"It's not hard to teach children how to read; however, stimulating and maintaining the desire to read is another story," says Joanne Rocklin, who has a doctorate in clinical psychology and works with children in Woodland Hills and Burbank. "This process begins very, very early, and it begins in your lap."
Rocklin and Nancy Levinson, co-authors of a nonfiction book for preteens and teens ("Getting High in Natural Ways," Hunter House, P.O. Box 1302, Claremont, Calif. 91711) have presented workshops to parents on "how to infect your kids with the reading bug." Rocklin is also the author of a novel for middle-grade readers ("Sonia Begonia," Macmillan).
Reading aloud to your child, even as an infant, is very important, according to Rocklin. "Your youngster will learn to associate books with nice things--a soothing voice, the warmth of your body, a quiet, sleepy time before a nap. Books themselves will begin to represent security and comfort." Eventually your child begins to associate certain sounds with letters on the page, and he or she enjoys the orderliness of word-for-word repetition of certain favorite books. For help in choosing books to read aloud, consult Jim Trelease's "The Read-Aloud Handbook" (Penguin Books).
Beyond reading aloud to your children--and don't stop once they learn to read--there are a number of other ways you can encourage a love of reading. Naturally, you'll want to be seen reading yourself: Your example is the best teacher. Take your child to nearby library branches regularly for story hours, and get to know the children's librarian so you can become friends in the search for good books. Buy new children's books for all possible occasions, and ransack garage sales and the shelves at thrift shops for bargain-priced books.
Art of Choice
Choosing the right book for a particular child is an art. Since you know your child's interest best, spend some time reading children's literature yourself. In addition to children's librarians, the staff at Southern California bookstores that specialize in children's reading matter will be delighted to assist you in your search for appropriate books to pique your child's interest.
One way to show you value books and reading is to provide each child with a personal bookcase. Another is to install a lamp near the bed so bedtime reading is more comfortable. Those battery-operated mini-clip-on lights are a convenient and fun alternative. You might consider the incentive value of extending bedtime a bit to allow extra time for reading.

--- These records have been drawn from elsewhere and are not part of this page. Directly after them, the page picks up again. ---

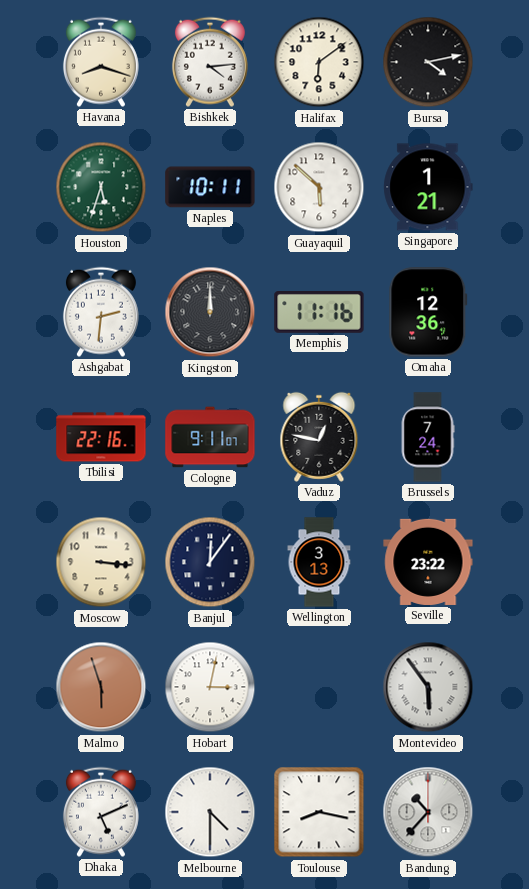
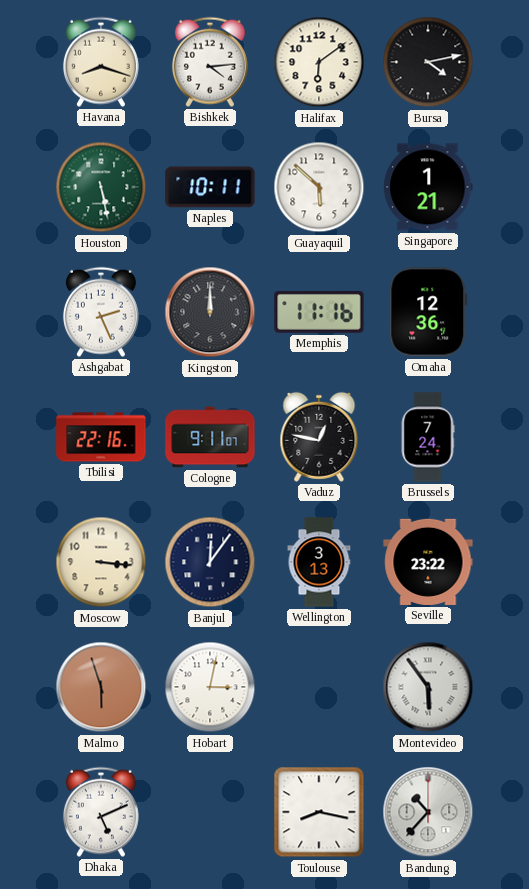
Houston: 5:33 -> 5:28
Ashgabat: 2:31 -> 2:26
Melbourne: 4:30 -> none
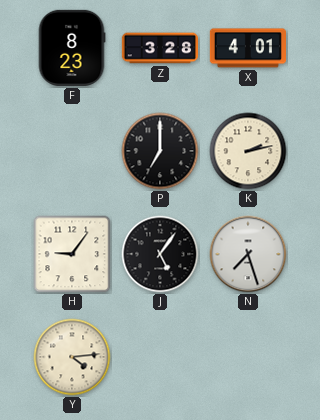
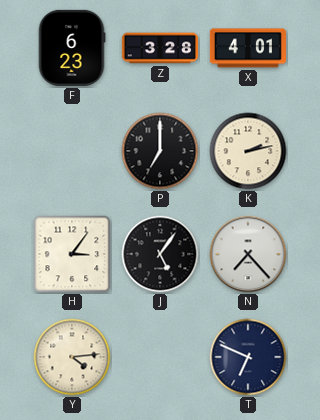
F: 8:23 -> 6:23
H: 9:06 -> 3:06
N: 7:27 -> 7:23
T: none -> 6:49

Once your child is in the middle grades of elementary school and has a high volume of interests--friends, social events, music lessons and television--competing for her free time, you need to use extra ingenuity in finding ways to increase her desire to read. For example, when your child expresses interest in a particular toy, have him bring you a catalogue (from among those you've gathered from department stores), and look up the toy to find out its features and price. If reading long passages is too forbidding for your reader, clip out interesting photos from the newspaper and leave them around for your child to read the captions.

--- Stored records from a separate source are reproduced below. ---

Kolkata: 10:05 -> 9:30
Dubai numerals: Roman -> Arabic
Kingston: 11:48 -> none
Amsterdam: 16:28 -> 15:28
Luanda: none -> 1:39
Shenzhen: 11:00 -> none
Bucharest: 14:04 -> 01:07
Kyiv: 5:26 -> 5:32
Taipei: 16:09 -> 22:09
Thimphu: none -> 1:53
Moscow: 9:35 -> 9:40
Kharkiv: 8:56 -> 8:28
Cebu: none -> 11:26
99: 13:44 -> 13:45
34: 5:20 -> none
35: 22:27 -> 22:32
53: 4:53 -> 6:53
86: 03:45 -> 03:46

If your child likes surprises, consider "hiding" some books with child appeal among the books on your own shelves to encourage browsing and exploring. An activity you can share is the reading aloud together of books that contain lots of dialogue, with each of you taking the part of one or more characters. Also, children's magazines are a fine way of stimulating interest in reading. It's always exciting when a new issue arrives. And don't overlook a subscription for your child to an adult periodical about a favorite sport or hobby.
Keep reading in mind as you go about daily activities. When you cook together, your child can be in charge of reading the recipe aloud. When you go grocery shopping, let your youngster carry and read the shopping list.

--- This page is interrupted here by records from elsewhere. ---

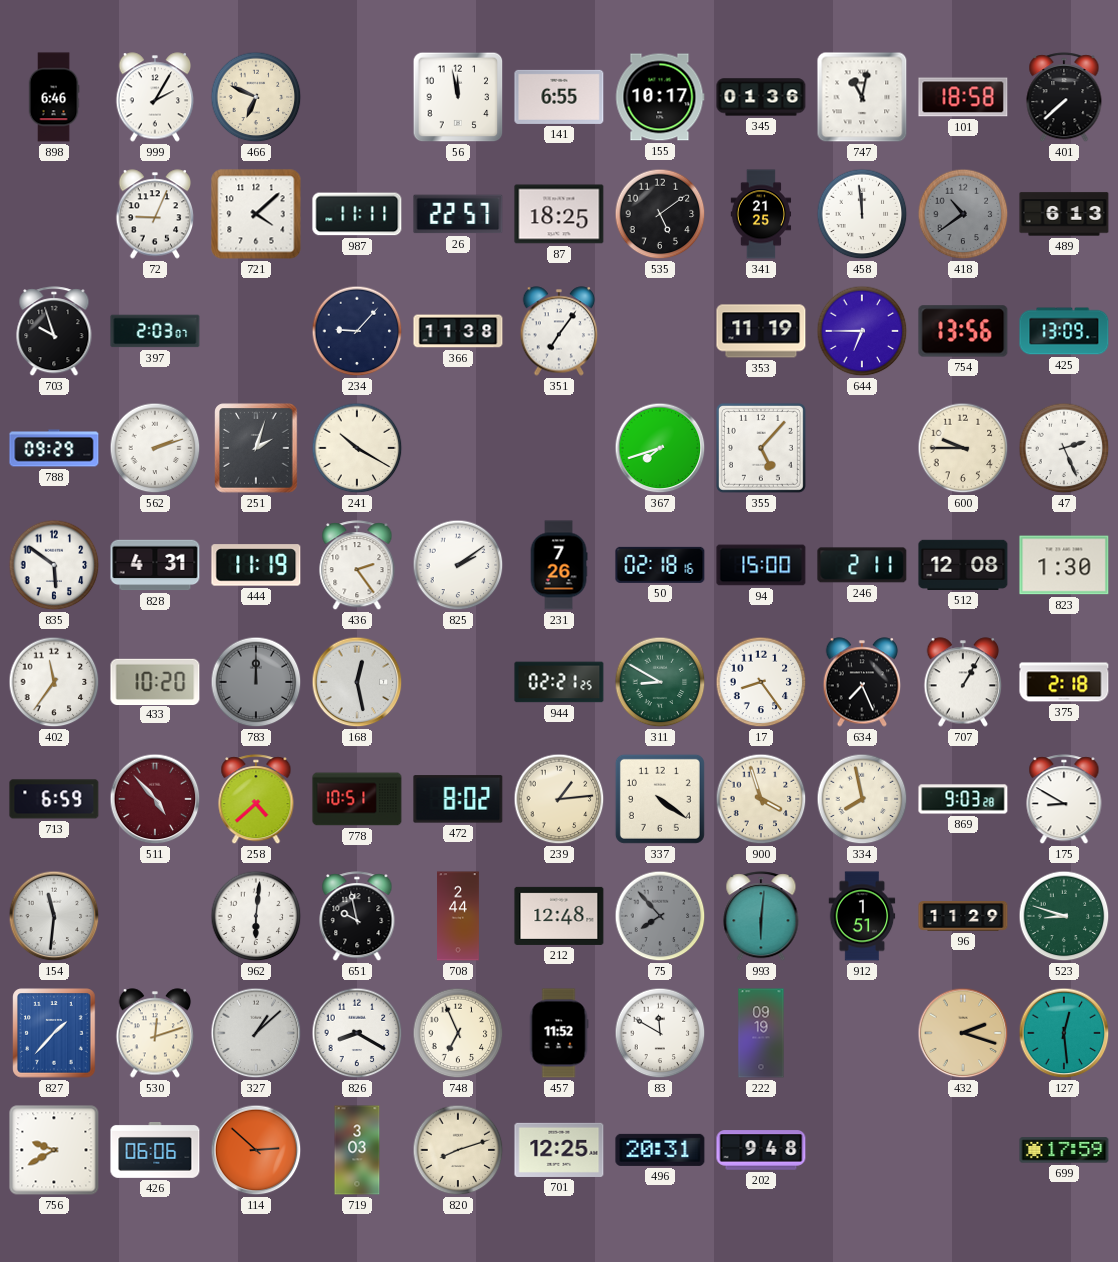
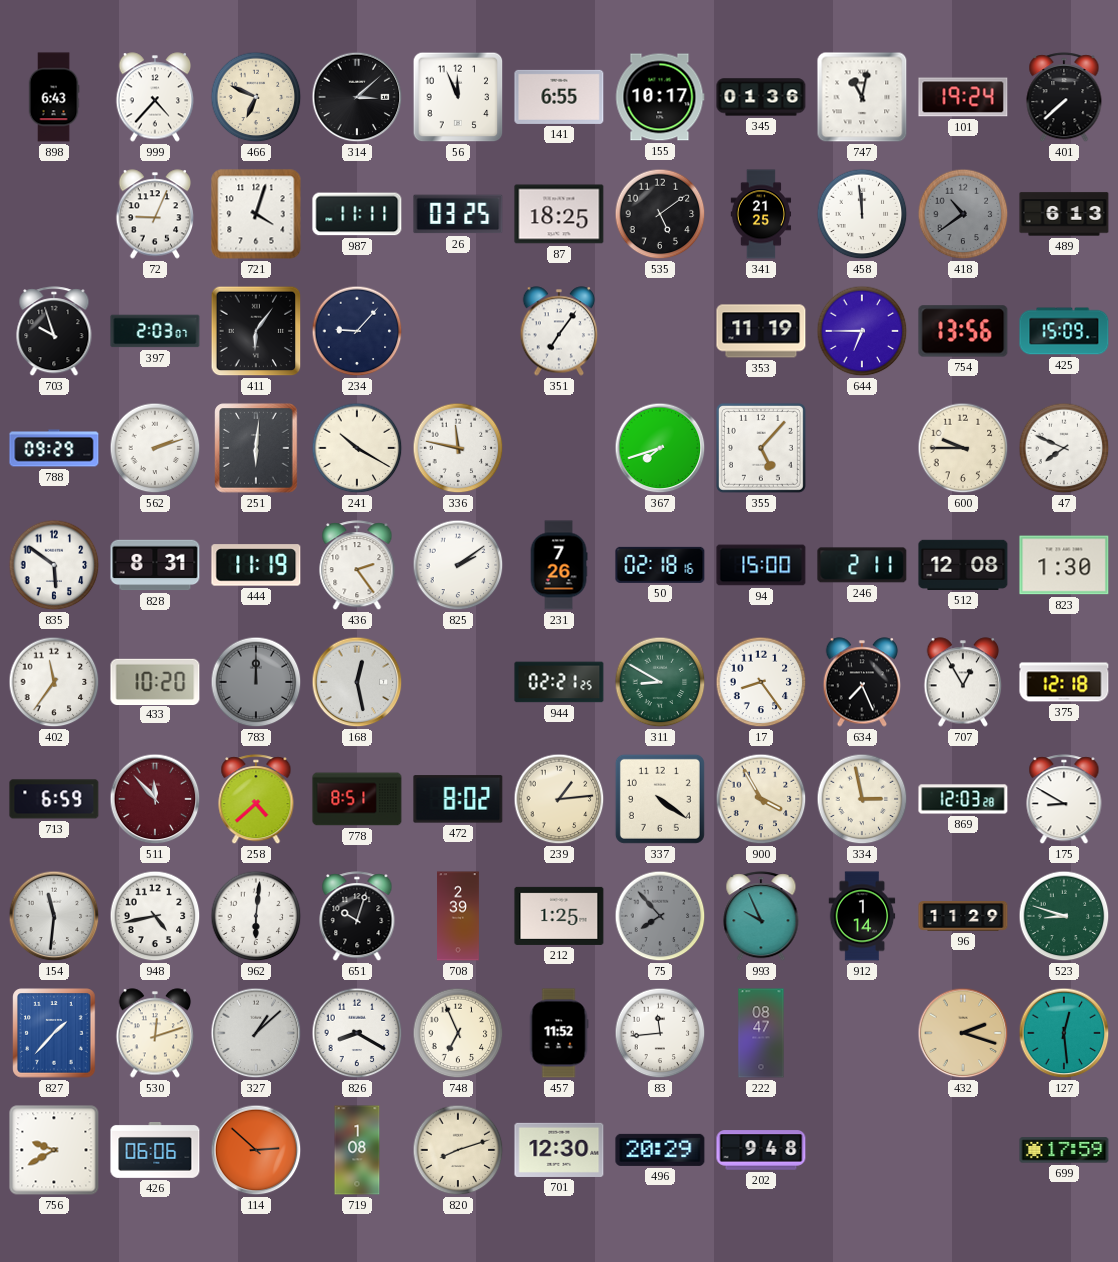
898: 6:46 -> 6:43
999: 2:05 -> 4:37
314: none -> 3:08
56: 11:58 -> 11:56
101: 18:58 -> 19:24
721: 4:08 -> 4:03
26: 22:57 -> 03:25
411: none -> 6:06
366: 11:38 -> none
425: 13:09 -> 15:09
251: 2:03 -> 6:01
336: none -> 11:47
47: 2:26 -> 7:49
828: 4:31 -> 8:31
707: 1:05 -> 12:55
375: 2:18 -> 12:18
511: 4:53 -> 11:53
778: 10:51 -> 8:51
900: 3:57 -> 3:55
334: 7:58 -> 2:58
869: 9:03 -> 12:03
948: none -> 4:43
651: 9:58 -> 10:03
708: 2:44 -> 2:39
212: 12:48 -> 1:25
993: 6:01 -> 9:56
912: 1:51 -> 1:14
83: 11:50 -> 11:44
222: 09:19 -> 08:47
719: 3:03 -> 1:08
701: 12:25 -> 12:30
496: 20:31 -> 20:29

Consider having your child participate in a reading program such as the March of Dimes Reading Champions. As reward for reading books of their own choice, children earn certificates, iron-on transfers, and Olympic-style "medals." Sponsors pledge a certain amount per book read, and the proceeds go to fight birth defects. A phone call to March of Dimes headquarters at (818) 956-8565 (ask for Shaina) before Feb. 20 will give the staff time to handle your request for a sponsor sheet for this year's program.
You don't need to be concerned if your child is one of those who does not derive pleasure from most fiction. Some people's thinking is so rooted in the here and now, the real and the possible that they do not enjoy reading about imaginary characters in novels. If so, leave them peacefully to their nonfiction, their encyclopedias, their catalogues, and their instruction manuals. Though they are unlikely to become the poets of the future, still they have every chance of developing in ways that will be pleasing to themselves and to you.